(Saved entries)
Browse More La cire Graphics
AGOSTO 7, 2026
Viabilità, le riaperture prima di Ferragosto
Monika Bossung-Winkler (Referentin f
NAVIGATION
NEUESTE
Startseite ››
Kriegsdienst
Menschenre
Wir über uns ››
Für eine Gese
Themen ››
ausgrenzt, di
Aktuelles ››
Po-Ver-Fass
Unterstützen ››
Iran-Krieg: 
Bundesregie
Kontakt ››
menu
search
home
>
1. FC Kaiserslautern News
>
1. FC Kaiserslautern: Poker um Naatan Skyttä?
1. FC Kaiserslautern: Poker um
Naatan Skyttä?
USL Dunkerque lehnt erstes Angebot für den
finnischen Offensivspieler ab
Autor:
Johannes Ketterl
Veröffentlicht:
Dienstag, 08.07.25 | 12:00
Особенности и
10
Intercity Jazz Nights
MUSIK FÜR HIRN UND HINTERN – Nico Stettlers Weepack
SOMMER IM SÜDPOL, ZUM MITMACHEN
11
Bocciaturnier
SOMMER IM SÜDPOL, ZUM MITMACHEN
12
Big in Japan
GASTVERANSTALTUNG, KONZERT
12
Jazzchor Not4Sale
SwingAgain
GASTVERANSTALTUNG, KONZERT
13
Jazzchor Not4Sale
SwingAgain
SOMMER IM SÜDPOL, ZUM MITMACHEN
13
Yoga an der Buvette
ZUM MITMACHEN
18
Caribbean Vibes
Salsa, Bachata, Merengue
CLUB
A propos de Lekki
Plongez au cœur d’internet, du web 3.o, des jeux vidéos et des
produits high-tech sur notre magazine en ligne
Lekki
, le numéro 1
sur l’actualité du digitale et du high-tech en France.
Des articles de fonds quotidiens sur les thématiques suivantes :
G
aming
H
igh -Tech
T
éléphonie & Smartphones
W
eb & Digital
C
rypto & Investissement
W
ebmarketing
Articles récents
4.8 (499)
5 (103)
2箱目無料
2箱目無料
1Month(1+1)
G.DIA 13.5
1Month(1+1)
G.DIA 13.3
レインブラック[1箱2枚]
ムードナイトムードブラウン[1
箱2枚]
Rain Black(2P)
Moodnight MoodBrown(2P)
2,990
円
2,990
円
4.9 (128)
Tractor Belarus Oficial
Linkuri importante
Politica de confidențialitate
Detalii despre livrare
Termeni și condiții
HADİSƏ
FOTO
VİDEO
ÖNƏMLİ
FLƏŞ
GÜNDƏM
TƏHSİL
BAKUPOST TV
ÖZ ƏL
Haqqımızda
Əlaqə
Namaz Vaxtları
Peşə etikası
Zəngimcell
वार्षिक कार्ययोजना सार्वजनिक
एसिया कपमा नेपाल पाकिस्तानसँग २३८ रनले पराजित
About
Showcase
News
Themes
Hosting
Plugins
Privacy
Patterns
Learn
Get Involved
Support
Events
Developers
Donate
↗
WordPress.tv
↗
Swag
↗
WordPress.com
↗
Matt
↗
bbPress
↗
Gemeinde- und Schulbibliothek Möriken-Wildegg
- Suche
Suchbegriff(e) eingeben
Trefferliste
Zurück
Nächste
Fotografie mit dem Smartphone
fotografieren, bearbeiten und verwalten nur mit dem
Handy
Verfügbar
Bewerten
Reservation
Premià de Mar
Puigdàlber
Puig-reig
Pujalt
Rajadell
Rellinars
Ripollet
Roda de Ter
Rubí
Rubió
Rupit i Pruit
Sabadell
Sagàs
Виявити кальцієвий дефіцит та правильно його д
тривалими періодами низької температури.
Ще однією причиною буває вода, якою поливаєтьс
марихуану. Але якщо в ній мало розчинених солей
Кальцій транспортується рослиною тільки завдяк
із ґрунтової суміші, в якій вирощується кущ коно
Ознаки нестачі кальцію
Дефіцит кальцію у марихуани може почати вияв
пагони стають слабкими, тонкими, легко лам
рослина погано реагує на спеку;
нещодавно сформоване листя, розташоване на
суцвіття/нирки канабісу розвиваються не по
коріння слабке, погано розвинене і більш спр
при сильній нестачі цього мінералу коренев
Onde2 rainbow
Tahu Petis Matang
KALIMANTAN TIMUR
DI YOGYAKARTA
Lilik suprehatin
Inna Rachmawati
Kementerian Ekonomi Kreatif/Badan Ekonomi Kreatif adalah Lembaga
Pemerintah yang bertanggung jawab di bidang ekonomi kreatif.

▶ Request:
Your answer must consist solely of the lines above between the line holding "USL Dunkerque lehnt erstes Angebot für den" and the line holding "Caribbean Vibes", inclusive, copied exactly.

▶ Response below:
USL Dunkerque lehnt erstes Angebot für den
finnischen Offensivspieler ab
Autor:
Johannes Ketterl
Veröffentlicht:
Dienstag, 08.07.25 | 12:00
Особенности и
10
Intercity Jazz Nights
MUSIK FÜR HIRN UND HINTERN – Nico Stettlers Weepack
SOMMER IM SÜDPOL, ZUM MITMACHEN
11
Bocciaturnier
SOMMER IM SÜDPOL, ZUM MITMACHEN
12
Big in Japan
GASTVERANSTALTUNG, KONZERT
12
Jazzchor Not4Sale
SwingAgain
GASTVERANSTALTUNG, KONZERT
13
Jazzchor Not4Sale
SwingAgain
SOMMER IM SÜDPOL, ZUM MITMACHEN
13
Yoga an der Buvette
ZUM MITMACHEN
18
Caribbean Vibes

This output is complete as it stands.